Boldy James/The Alchemist - Bo Jackson. I listed the Armand Hammer record The Alchemist produced on my first half of the year list. I truly hate that I'm at a point of alienation or disinterest from rap where the stuff I like within the genre falls within such narrow parameters. The other rap I enjoyed (from Ka, Mach-Hommy, Benny The Butcher, the Aesop Rock/Blockhead collab) is all pretty close to this small spectrum where Griselda's on one side and Backwoodz is on the other. The exception being when I got excited about RX Nephew's ten-minute song "American tterroristt" and texted a bunch of friends about it. Maybe this is fine for a dude of my age and ethnic background, and at least I'm keeping track of rap by checking in with Passion Of The Weiss and not The Needle Drop. The rapping's good, the production's good.

King Woman - Celestial Blues. Others will call it doom metal, but to me this feels like the heavier end of nineties grunge, like Soundgarden or something, to me, but with a lady singing. I don't mind it though, I'm on board. Still others call it shoegaze, which the band objects to on a "there's just reverb on the vocals" basis. That does temper the occasional screaming.

The Body And Big Brave - Leaving None But Small Birds. Two of the only heavy bands I routinely engage with and enjoy, who both made their own records this year of note, make a collaborative record together, but in an unexpected twist, it's a folk record, bordering on the sort of thing you could imagine playing at a coffee shop. Goth-toned, crows on bare branches, vocals slightly shrill, rhythms the sound of drummers used to hitting hard.

Mega Bog - Life, And Another. I think I hung out with this lady in college a little bit? I might have given her my copy of the Bone omnibus. The person I'm thinking of was definitely better friends with my friend Evan, who has since gone on tours with Mega Bog. Anyway, I didn't keep in touch, she may not have been making music when I knew her, and the intervening years' earlier Mega Bog records didn't connect with me, (I definitely talked with Evan through her doing a a solo set until we were told specifically to stop) but for whatever reason this clicks. This has some orchestrations, but it remains rooted in a Slapp Happy fandom of the lowkey freakout.

Macie Stewart - Mouth Full Of Glass. You might know Macie from Ohmme, one of the best live indie rock acts currently around, or you might know the name from various improv contexts, like these weird Astral Spirits tapes in duo with Lia Kohl. This is an orchestrated indie folk tape, maybe not too far off from the Mega Bog record but a bit more inclined to the overtly pretty. Peaceful spring day music, with finger-picked guitar and the percussive qualities of hand on instrument captured with engaging daylight clarity.

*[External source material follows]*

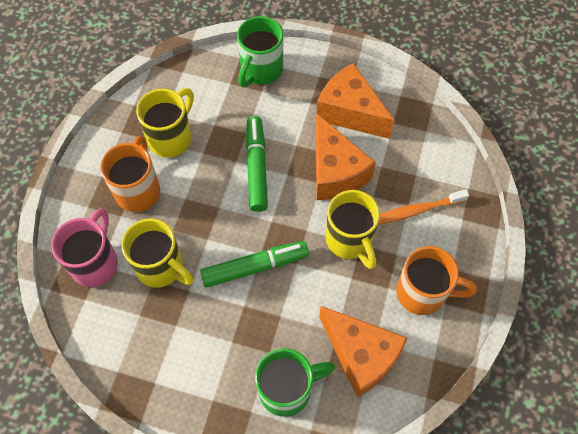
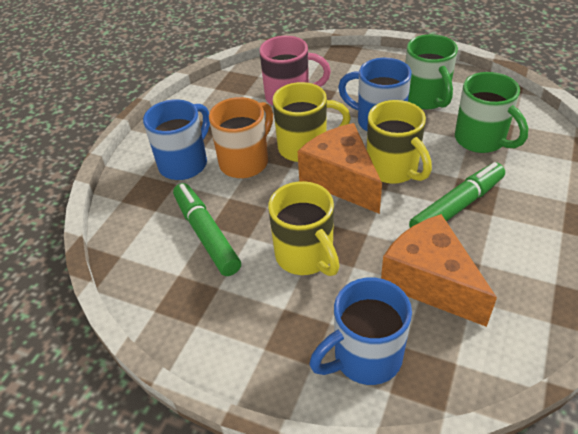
blue mug: none = 0 -> [143,99,210,180] [309,278,412,385] [338,58,412,131] = 3
orange cheese: [315,113,376,200] [317,63,395,139] [319,306,407,397] = 3 -> [297,123,382,214] [381,214,497,327] = 2
orange mug: [100,136,160,212] [396,246,477,315] = 2 -> [209,97,273,178] = 1
orange toothbrush: [378,189,469,224] = 1 -> none = 0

Insides - Soft Bonds. Was unfamiliar with this band, who've been around for quite some time. Before Insides, they were two-thirds of a group called Earwig, who put out a record in the early nineties on a sub-imprint of 4AD designed for more abstract music. Pretty sure the two members are a couple, this record has a certain intimacy/sexiness to it, that seems rooted in the atmosphere of the winter... The feeling of being in bed with someone while a blizzard rages outside your windows. Skin-to-skin contact even when not actually fucking music. A record to turn to when you want to relax, that's also the threshold of a discography one can explore when one wants to hear new music that explores similar territory.

1 comment:

Antonio said...

Happy new year! Just a quick note from the void to say that I appreciate your lists of music.